Begrafenis in een waas

“Ik ben wel blij dat die dag van de begrafenis voorbij is. Zolang dat niet geweest is, kan je niet beginnen met verwerken. Tussen zijn dood en de begrafenis was ik in Spanje om te trainen, en dan besef je dat zeker niet. Ik was daar met twee andere renners en we hebben er bewust niet te veel over gepraat. Ik verwerk zoiets liever alleen, dat past mij best. Eerst wou ik liever niet op stage vertrekken, maar toen ik daar begon te trainen, was ik wel blij dat ik aan iets anders kon denken. In Spanje deed niks mij aan Frederiek denken, terwijl thuis alles mij aan hem doet denken.

“De begrafenis is in een soort waas voorbijgegaan. Ik moest samen met vier vrienden opstaan om een kaars aan te steken, en ik was precies helemaal van de wereld. Ik kwam terug op mijn plaats en ik besefte niet wat ik gedaan had. Normaal heb ik dat nooit, ik ben een nuchter iemand. Een uur voordat de mis begon, was ik daar al, maar het leek heel snel voorbij. Ik zat precies met mijn gedachten ergens anders, ik kan dat niet beschrijven.

“Het mag stoppen nu. Twee en een halve maand geleden is de pa van een andere goede vriend gestorven, anderhalve maand geleden is mijn pépé ( voormalig wielrenner Maurice Meersman, nvdr) gestorven, en nu mijn beste vriend. Daarvoor was ik zelfs nog nooit naar een begrafenis geweest van iemand die ik echt kende. En nu deze winter drie naasten … Ik wens dat niemand toe.

“Ik denk dat ik mentaal sterker uit deze winter kom. Als er iets is, zal ik minder snel panikeren. Gewoon rustig, en alles komt wel goed. Ik kan beter relativeren, besef veel meer: ik moet er gewoon voor gaan. Op mijn 40ste wil ik niet zeggen: had ik maar dit of dat. Als je iets wil, doe het dan. En honderd procent alles geven.
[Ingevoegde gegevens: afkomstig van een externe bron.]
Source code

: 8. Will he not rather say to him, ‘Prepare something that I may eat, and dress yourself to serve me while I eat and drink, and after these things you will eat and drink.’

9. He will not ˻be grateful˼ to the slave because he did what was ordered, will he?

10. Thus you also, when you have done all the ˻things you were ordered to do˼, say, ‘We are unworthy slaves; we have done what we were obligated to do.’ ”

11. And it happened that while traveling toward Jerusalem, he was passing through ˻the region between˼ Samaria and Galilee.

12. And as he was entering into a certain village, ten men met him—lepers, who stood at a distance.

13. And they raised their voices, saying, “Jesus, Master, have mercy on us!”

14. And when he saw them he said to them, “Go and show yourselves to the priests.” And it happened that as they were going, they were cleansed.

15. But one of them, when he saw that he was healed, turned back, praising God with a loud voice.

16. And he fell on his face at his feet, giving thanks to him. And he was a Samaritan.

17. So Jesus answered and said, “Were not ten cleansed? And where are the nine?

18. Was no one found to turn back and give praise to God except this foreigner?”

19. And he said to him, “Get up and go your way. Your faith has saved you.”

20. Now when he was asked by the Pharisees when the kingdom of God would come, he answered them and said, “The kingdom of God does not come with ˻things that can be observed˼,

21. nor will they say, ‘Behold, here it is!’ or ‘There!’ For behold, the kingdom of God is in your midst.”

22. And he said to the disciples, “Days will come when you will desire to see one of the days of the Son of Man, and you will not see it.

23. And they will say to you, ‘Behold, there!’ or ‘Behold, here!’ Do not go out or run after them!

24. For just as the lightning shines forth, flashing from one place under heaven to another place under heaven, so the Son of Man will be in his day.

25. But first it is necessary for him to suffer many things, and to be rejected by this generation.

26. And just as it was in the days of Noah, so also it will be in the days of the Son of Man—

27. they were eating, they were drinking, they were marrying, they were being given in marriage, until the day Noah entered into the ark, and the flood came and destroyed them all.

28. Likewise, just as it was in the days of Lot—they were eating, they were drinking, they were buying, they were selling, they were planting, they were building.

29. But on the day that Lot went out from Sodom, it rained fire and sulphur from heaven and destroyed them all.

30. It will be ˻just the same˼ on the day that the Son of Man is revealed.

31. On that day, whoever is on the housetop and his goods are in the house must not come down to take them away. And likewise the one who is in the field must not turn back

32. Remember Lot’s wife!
“Ik krijg veel steun van mensen rond mij, ik ben ook altijd blijven trainen. Dat moet je doen, door thuis in je zetel te blijven zitten los je niks op. De mensen die weg zijn, zouden ook niet willen dat ik dat doe. Als ik kan trainen of koersen, dan gaat het beter. De dag passeert sneller. Als je op je fiets zit, dan weet je: dit is wat ik graag doe, hier moet ik alles voor doen.

“Ik weet niet of Frederiek altijd bij mij zal zijn in de koers, het is nog veel te pril allemaal. Ik kan het gewoon nog niet geloven dat hij er niet meer is. Als ik een slechte dag heb in de koers, ga ik wel aan hem denken. Zo van: Frederiek kan geen slechte dag meer hebben. Ik heb de datum waarop hij gestorven is, op mijn fiets geschreven. De eerste keer dat ik win, zal het voor Frederiek zijn.”

Iedereen fier maken

“Frederiek wou een goede wielrenner worden, dat was zijn doel in het leven. Hij wou zijn ouders fier maken, iedereen fier maken. Maar hij wilde het vooral voor zichzelf doen. Hij trainde goed, hij was nog maar 21, alles moest nog beginnen. Hij is Belgisch kampioen geweest bij de juniors, hij heeft mooie koersen gewonnen bij de jeugd, maar dat had allemaal in de schaduw moeten staan van wat hij eigenlijk had kunnen winnen.

“Ik zag hem eerder voor het Vlaamse werk: Waregem, Harelbeke, echt de koersen van hier. Als er een bendeke 30 seconden voor was, kon niemand dat gat zo snel dichten als hij. Niet achteruit kijken, gewoon volle bak gaan. Een echte sprinter was hij niet, maar als hij op een kilometer aanging, en ze twijfelden efkes, dan was hij weg. Zo won hij zijn koersen; alleen aankomen. Dat is de mooiste manier.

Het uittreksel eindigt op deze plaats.